Why do you care about the sex of bell peppers?
This is useful information because female bell peppers have more seeds (nature!). So when I am making a salad or something where I need to cut and clean the pepper to be chopped, I always go for a male pepper. Less seeds, less work! But in the case of stuffed peppers where I need to the pepper to sit in a baking dish and stand up, female is the way to go--there is a reason why most tables have four legs rather than 3… The Future is Female, especially when making this recipe.

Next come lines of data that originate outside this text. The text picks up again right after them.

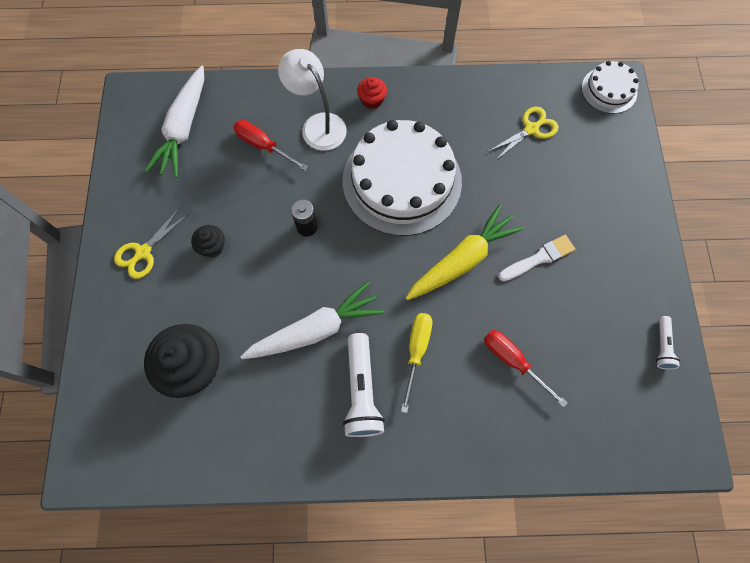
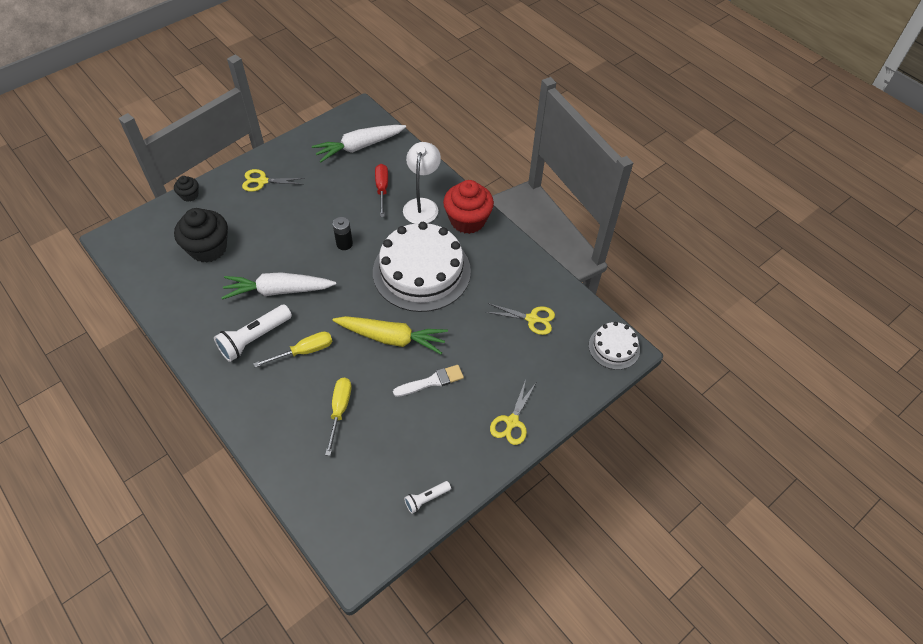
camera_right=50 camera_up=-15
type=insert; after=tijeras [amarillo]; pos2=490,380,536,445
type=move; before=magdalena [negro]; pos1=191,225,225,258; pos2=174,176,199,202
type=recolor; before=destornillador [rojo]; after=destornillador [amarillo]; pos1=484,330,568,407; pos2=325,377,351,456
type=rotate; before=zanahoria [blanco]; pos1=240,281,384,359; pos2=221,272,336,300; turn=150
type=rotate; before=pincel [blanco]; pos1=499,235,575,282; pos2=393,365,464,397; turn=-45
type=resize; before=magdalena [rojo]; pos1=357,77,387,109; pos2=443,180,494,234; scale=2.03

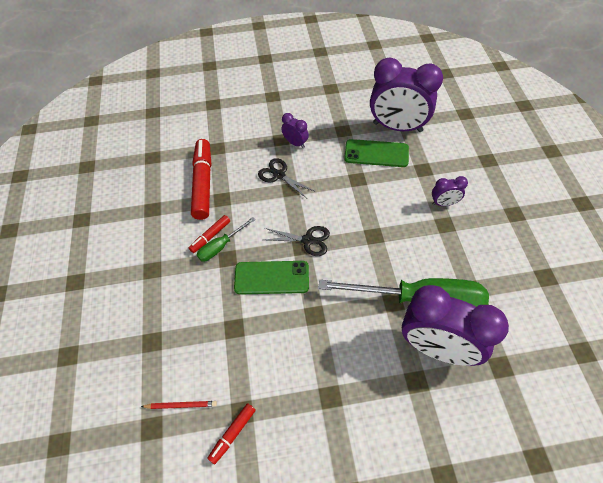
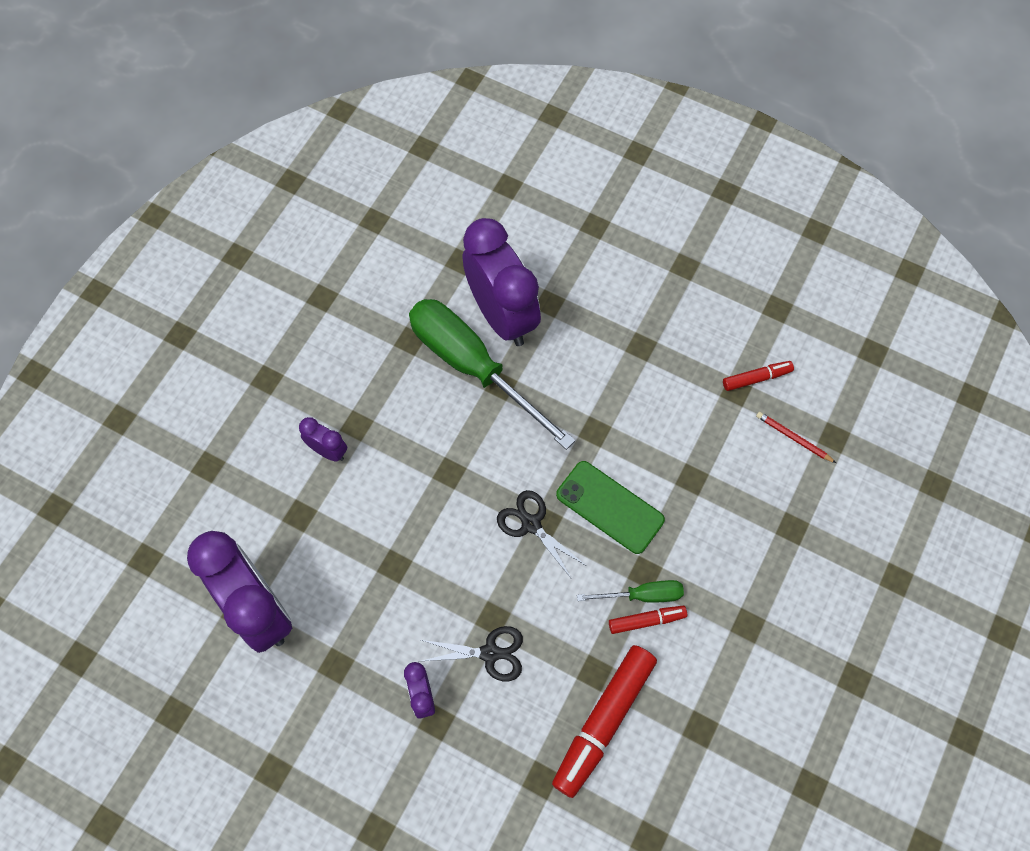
camera_right=-145 camera_up=10
type=delete; before=móvil [verde]; pos1=344,139,409,167
type=rotate; before=tijeras [negro]; pos1=258,158,316,198; pos2=418,626,523,681; turn=-75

So about stuffed bell peppers.
I was inspired to make my own recipe these after a friend made stuffed peppers while we were at Lake Berryessa a few years ago. Great for a crowd, simple to prepare, and beautiful! These are low carb (not that I am counting), and loaded with veggies. You can definitely substitute out the sausage for a veggie or vegan alternative, or just skip it. I love Italian sausage though so it’s staying when I make it! Also, this recipe is fantastically easy to scale up or down--maybe it’s just a quick weeknight dinner for two or a large family gathering! I have set it for 6 servings so I can also have a couple as leftovers!
• • •
Stuffed Bell Peppers with Sausage and Vegetables
1 zucchini, chopped
1 summer squash, chopped
2 medium carrots, chopped
2 large celery stalks, chopped
½ sweet onion, chopped
2 cloves of garlic, minced
6 medium sized bell peppers
~3/4 lb of sweet Italian sausage
Extra virgin olive oil
Salt, pepper, chili flakes to taste
1 tablespoon of Italian Seasoning
1 teaspoon fresh chopped herbs (rosemary, thyme)
1 cup of mozzarella
½ cup parmesan cheese
Large Baking Sheet (lined with foil and sprayed with non-stick spray)
Knife & cutting board
Saute pan or skillet
Active: ~35 minutes (chopping, sautéing, stuffing)
Inactive: ~30 minutes
1. Prepare vegetables by chopping them to a like size, about ¼-⅓ inch cubes, to promote even cooking. Prepare the peppers by removing their stem. It’s like carving a pumpkin: stabilize the pepper with one and in your knife hand, carve out the stem in a circular cut. Pull out the stem. With a metal spoon, remove the seeds and the white membranes.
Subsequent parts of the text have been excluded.